Student exemption from council tax
Full-time students do not have to pay council tax.
If you live in University-managed accommodation as a full-time student, we take care of council tax for you. You don’t have to do anything.
If you’re living in private accommodation, and you’re studying full-time, you need to prove that you’re a full-time student and therefore exempt from paying council tax.
Defining a ‘full-time student’
For council tax purposes, you are considered full-time if your course:
- lasts at least one academic year, and
- requires attendance for at least 24 weeks per year, and
- involves at least 21 hours of study, classes or work experience a week during term time.
If you’re a PhD student, email email@example.com to find out if you qualify.
If you are studying full-time, as outlined above, with a husband or wife on a dependant visa, they can also apply for a council tax exemption if they are:
- not a British citizen, and
- unable to get a job or claim benefits because of their visa.
Important: Check your eligibility with your local council to ensure that you have the right exemptions in place.

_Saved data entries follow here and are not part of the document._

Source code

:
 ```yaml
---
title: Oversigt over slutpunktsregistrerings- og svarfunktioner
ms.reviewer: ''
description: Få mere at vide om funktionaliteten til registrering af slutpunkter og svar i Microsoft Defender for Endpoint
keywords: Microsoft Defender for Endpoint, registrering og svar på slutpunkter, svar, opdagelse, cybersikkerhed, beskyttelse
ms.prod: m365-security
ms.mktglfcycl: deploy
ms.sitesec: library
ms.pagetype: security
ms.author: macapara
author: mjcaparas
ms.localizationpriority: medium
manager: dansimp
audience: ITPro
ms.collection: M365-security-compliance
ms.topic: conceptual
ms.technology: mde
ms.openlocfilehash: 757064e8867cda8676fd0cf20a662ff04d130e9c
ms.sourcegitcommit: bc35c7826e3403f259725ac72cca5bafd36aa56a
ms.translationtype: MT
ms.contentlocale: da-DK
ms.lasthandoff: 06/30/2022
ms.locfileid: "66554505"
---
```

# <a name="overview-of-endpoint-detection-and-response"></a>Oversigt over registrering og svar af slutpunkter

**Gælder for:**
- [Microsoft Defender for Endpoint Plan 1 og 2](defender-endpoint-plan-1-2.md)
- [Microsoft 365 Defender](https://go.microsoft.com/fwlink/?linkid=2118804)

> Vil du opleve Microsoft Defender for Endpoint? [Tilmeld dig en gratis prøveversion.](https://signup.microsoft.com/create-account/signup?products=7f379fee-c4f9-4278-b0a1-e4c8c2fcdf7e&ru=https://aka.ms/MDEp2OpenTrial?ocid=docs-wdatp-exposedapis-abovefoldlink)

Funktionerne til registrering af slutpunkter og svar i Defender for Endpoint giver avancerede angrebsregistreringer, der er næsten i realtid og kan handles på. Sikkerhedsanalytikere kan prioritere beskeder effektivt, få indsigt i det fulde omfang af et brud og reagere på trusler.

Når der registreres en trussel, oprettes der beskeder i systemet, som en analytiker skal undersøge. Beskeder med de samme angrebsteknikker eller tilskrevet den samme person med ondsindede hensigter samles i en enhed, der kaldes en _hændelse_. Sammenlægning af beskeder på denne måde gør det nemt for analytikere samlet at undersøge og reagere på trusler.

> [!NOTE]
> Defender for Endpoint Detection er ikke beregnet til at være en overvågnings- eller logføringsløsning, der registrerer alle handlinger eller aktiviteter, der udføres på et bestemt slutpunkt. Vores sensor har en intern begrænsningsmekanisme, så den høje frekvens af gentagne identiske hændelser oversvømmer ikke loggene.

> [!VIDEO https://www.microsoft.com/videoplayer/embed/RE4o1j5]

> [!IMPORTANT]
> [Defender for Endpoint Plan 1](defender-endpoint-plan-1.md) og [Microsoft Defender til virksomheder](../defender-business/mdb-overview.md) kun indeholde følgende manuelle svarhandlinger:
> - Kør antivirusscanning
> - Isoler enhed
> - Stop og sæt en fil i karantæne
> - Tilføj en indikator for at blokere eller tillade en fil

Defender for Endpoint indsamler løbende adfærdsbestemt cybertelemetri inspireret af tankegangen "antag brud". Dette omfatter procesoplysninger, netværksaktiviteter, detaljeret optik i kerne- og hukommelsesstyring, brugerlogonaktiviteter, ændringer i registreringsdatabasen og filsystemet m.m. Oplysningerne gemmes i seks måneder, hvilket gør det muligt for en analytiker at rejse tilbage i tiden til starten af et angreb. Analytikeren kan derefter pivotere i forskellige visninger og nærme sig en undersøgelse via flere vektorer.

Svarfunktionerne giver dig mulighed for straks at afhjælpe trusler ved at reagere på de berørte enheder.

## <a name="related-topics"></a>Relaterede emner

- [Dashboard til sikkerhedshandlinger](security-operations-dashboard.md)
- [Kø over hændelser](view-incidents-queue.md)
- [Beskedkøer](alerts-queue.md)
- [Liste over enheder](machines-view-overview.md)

Students on study abroad programmes
All Visiting and Exchange students studying at Sussex for the whole academic year can request a council tax exemption letter.
If you’re at Sussex for one semester only, you are exempt from council tax if you live in University-managed accommodation.

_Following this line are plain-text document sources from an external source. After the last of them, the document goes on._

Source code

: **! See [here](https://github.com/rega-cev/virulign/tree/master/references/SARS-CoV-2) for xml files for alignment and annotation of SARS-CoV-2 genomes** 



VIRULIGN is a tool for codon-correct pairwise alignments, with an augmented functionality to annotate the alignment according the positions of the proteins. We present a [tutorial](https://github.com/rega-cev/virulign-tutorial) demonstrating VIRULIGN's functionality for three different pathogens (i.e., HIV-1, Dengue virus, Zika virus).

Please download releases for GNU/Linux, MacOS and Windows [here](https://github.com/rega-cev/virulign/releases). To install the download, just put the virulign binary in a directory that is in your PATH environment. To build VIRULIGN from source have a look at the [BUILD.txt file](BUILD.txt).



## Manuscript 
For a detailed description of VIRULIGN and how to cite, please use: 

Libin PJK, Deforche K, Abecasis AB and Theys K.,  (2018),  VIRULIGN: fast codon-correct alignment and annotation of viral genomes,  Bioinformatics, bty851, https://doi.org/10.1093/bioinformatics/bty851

How to claim council tax exemption
If you live in Brighton and Hove (in the BN1, BN2, BN3 or BN41 postcodes) you can claim for council tax exemption on the Brighton & Hove City Council website.
If you live outside Brighton and Hove, you need to:
- find your local council
- check your local council’s website for details about council tax exemption and the evidence you need to provide
- request a council tax exemption letter from us to send to your council (do this after you are fully registered as a Sussex student)

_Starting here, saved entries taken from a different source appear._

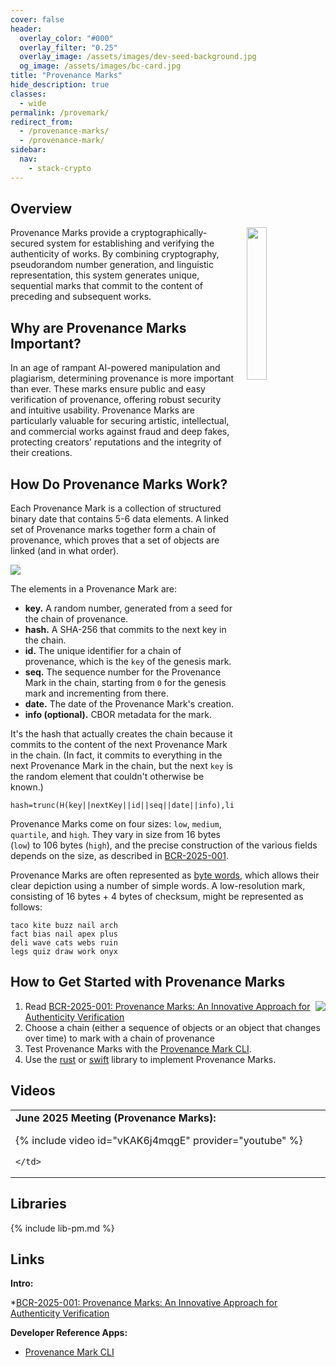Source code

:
 ```yaml
---
cover: false
header:
  overlay_color: "#000"
  overlay_filter: "0.25"
  overlay_image: /assets/images/dev-seed-background.jpg
  og_image: /assets/images/bc-card.jpg
title: "Provenance Marks"
hide_description: true
classes:
  - wide
permalink: /provemark/
redirect_from:
  - /provenance-marks/
  - /provenance-mark/
sidebar:
  nav:
    - stack-crypto
---
```


## Overview

<a href="/crypto-stack/"><img src="https://developer.blockchaincommons.com/assets/images/bc-stack-crypto-pm.png" style="margin-left: 20px; float: right" width="25%"></a>

Provenance Marks provide a cryptographically-secured system for establishing and verifying the authenticity of works. By combining cryptography, pseudorandom number generation, and linguistic representation, this system generates unique, sequential marks that commit to the content of preceding and subsequent works.

## Why are Provenance Marks Important?

In an age of rampant AI-powered manipulation and plagiarism, determining provenance is more important than ever.  These marks ensure public and easy verification of provenance, offering robust security and intuitive usability. Provenance Marks are particularly valuable for securing artistic, intellectual, and commercial works against fraud and deep fakes, protecting creators’ reputations and the integrity of their creations.

## How Do Provenance Marks Work?

Each Provenance Mark is a collection of structured binary date that contains 5-6 data elements. A linked set of Provenance marks together form a chain of provenance, which proves that a set of objects are linked (and in what order).

![](https://developer.blockchaincommons.com/assets/images/pm-chain.png)

The elements in a Provenance Mark are:

* **key.** A random number, generated from a seed for the chain of provenance.
* **hash.** A SHA-256 that commits to the next key in the chain.
* **id.** The unique identifier for a chain of provenance, which is the `key` of the genesis mark.
* **seq.** The sequence number for the Provenance Mark in the chain, starting from `0` for the genesis mark and incrementing from there.
* **date.** The date of the Provenance Mark's creation.
* **info (optional).** CBOR metadata for the mark.

It's the hash that actually creates the chain because it commits to the content of the next Provenance Mark in the chain. (In fact, it commits to everything in the next Provenance Mark in the chain, but the next `key` is the random element that couldn't otherwise be known.)
```
hash=trunc(H(key||nextKey||id||seq||date||info),linkLen)
```

Provenance Marks come on four sizes: `low`, `medium`, `quartile`, and `high`. They vary in size from 16 bytes (`low`) to 106 bytes (`high`), and the precise construction of the various fields depends on the size, as described in [BCR-2025-001](https://github.com/BlockchainCommons/Research/blob/master/papers/bcr-2025-001-provenance-mark.md).

Provenance Marks are often represented as [byte words](https://developer.blockchaincommons.com/bytewords/), which allows their clear depiction using a number of simple words. A low-resolution mark, consisting of 16 bytes + 4 bytes of checksum, might be represented as follows:
```
taco kite buzz nail arch
fact bias nail apex plus
deli wave cats webs ruin
legs quiz draw work onyx
```
## How to Get Started with Provenance Marks

<img src="https://developer.blockchaincommons.com/assets/images/pm-symbol.png" style="float: right">

1. Read [BCR-2025-001: Provenance Marks: An Innovative Approach for Authenticity Verification](https://github.com/BlockchainCommons/Research/blob/master/papers/bcr-2025-001-provenance-mark.md)
2. Choose a chain (either a sequence of objects or an object that changes over time) to mark with a chain of provenance
3. Test Provenance Marks with the [Provenance Mark CLI](https://github.com/BlockchainCommons/provenance-mark-cli-rust).
4. Use the [rust](https://github.com/BlockchainCommons/provenance-mark-rust/tree/master/src) or [swift](https://github.com/BlockchainCommons/Provenance) library to implement Provenance Marks.

## Videos

<table width="100%">
  <tr>
    <td width="640px">
      <b>June 2025 Meeting (Provenance Marks):</b>

{% include video id="vKAK6j4mqgE" provider="youtube" %}

    </td>
  </tr>
</table>

## Libraries

{% include lib-pm.md %}

## Links

**Intro:**

*[BCR-2025-001: Provenance Marks: An Innovative Approach for Authenticity Verification](https://github.com/BlockchainCommons/Research/blob/master/papers/bcr-2025-001-provenance-mark.md)

**Developer Reference Apps:**

* [Provenance Mark CLI](https://github.com/BlockchainCommons/provenance-mark-cli-rust)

- send your council tax exemption letter, and any other evidence, to your local council.
You should then get confirmation from your local council.
Students who must pay council tax
You will need to pay council tax if you are:
- living in private accommodation before you register as a student for your full-time course
- studying short courses, or multiple courses, at the Sussex Centre for Language Studies
- studying a part-time course
- resitting an assessment after your expected end date
- waiting for the results of a Masters (usually in late September)
- a PhD student not studying full-time – if you’re not sure, email firstname.lastname@example.org.
If a housemate is not a full-time student
If one person living in your property is not a full-time registered student, they will need to pay all of the council tax, but can receive a 25% discount on the bill if everyone else is a full-time student.
If two or more people living in your property are not full-time registered students, all non-students are responsible for paying the council tax.
Paying council tax outside of term time
You will need to pay council tax from the official start of your private tenancy until the day you actually move in (not just the day you receive your keys).
Example: If you notified the council you collected keys on 1 August, but did not move into the property until 1 September, you would pay council tax throughout August while the property was unoccupied.
When you’re no longer a student
Once your student registration ends, you will need to start paying council tax.
This applies even if you are waiting to graduate after completing your course or still living in privately-rented student accommodation.
Example: If your final exams were at the end of June but your tenancy ends on 1 September, you will need to pay council tax for July and August.